|Title||:||Analyzing Recursive Task Parallel Programs|
|Speaker||:||Suyash Gupta (IITM)|
|Details||:||Thu, 16 Oct, 2014 2:00 PM @ BSB 361|
|Abstract:||:||Extracting useful parallelism from the ideal in recursive task parallel (RTP) programs is quite challenging. In this work, we present two symbiotic optimizations, designed to optimize RTP programs to reduce the task creation and termination operations. Our first optimization Dynamic Load-Balanced loop Chunking (DLBC) extends the prior work on loop chunking to decide on the number of parallel tasks based on the number of available worker threads, at runtime. The second optimization Aggressive Finish-Elimination (AFE) significantly reduces the dynamic redundant join operations.
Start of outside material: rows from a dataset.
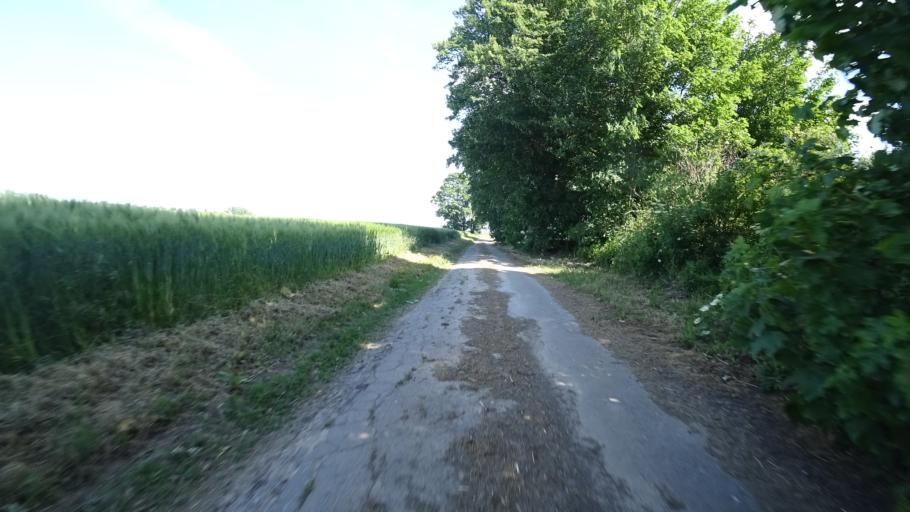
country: DE
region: North Rhine-Westphalia
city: Erwitte
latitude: 51.6173
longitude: 8.3778
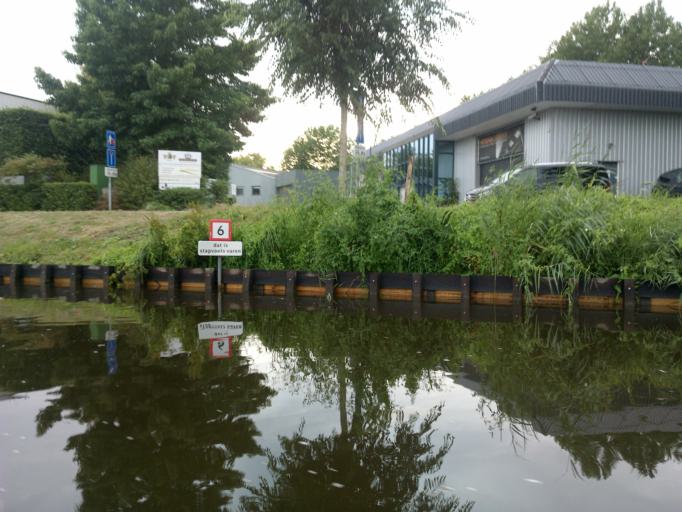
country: NL
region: North Holland
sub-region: Gemeente Wijdemeren
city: Nieuw-Loosdrecht
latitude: 52.2096
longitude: 5.1145
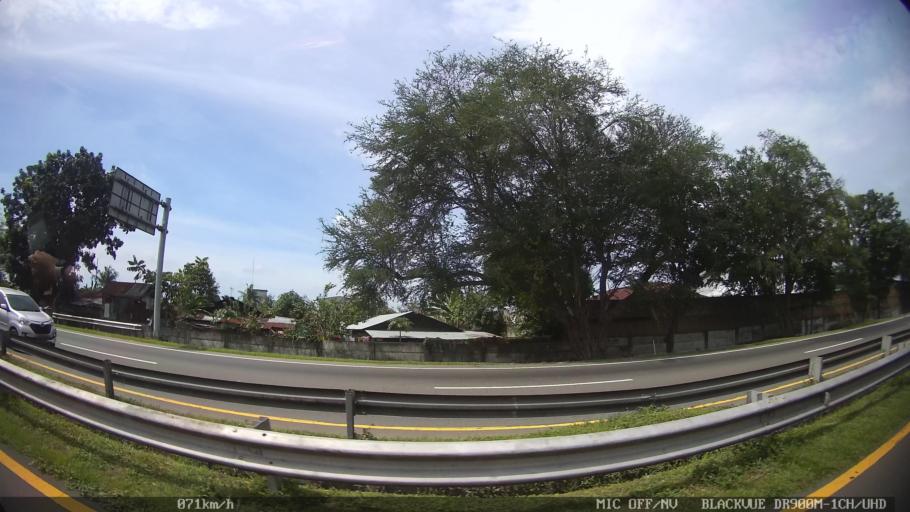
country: ID
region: North Sumatra
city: Medan
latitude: 3.6458
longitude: 98.6873
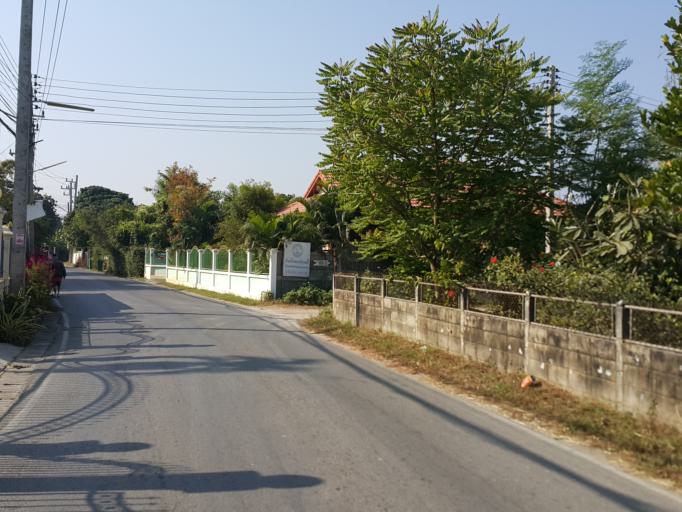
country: TH
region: Chiang Mai
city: San Kamphaeng
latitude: 18.7745
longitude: 99.0806
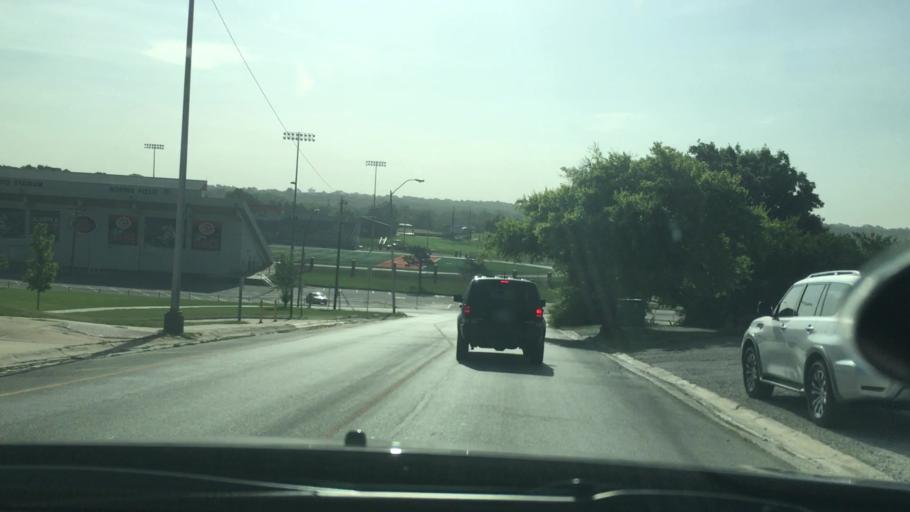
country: US
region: Oklahoma
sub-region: Pontotoc County
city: Ada
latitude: 34.7714
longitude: -96.6623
Further, we discuss the impact of exceptions on our optimizations and extend them to handle RTP programs that may throw exceptions. We present DCAFE (an extension to the X10v2.3 compiler) that performs AFE followed by DLBC.
To test the effectiveness of DCAFE we present a new benchmark suite – IMSuite: IIT Madras benchmark suite for simulating distributed algorithms. IMSuite consists of twelve classical algorithms that help to identify with real-world parallel and distributed applications. The common denominator of these real-world applications are their underlying algorithms; IMSuite algorithms act as a representative subset. We present multiple variations of our kernels, broadly categorized under two heads: (a) varying synchronization primitives (with and without fine grain synchronization primitives); and (b) varying forms of parallelization (data parallel and recursive task parallel). Our characterization covers interesting aspects of parallel and distributed applications such as distribution of remote communication requests, number of synchronization, task creation, task termination and atomic operations. We study the behavior (execution time) of our kernels by varying the problem size, the number of compute threads, and the input configurations. We also present an involved set of input generators and output validators.
We tested DCAFE over a list of benchmark kernels on two different hardware systems (a 16-core Intel system and a 64-core AMD system). With respect to the base X10 compiler extended with prior work on loop-chunking, DCAFE achieved a geometric mean speed up of 5.75× and 4.16× on the Intel and AMD system, respectively. We also present an evaluation with respect to the energy consumption on the Intel system and show that on average, compared to the LC versions, the DCAFE versions consume 71.2% less energy.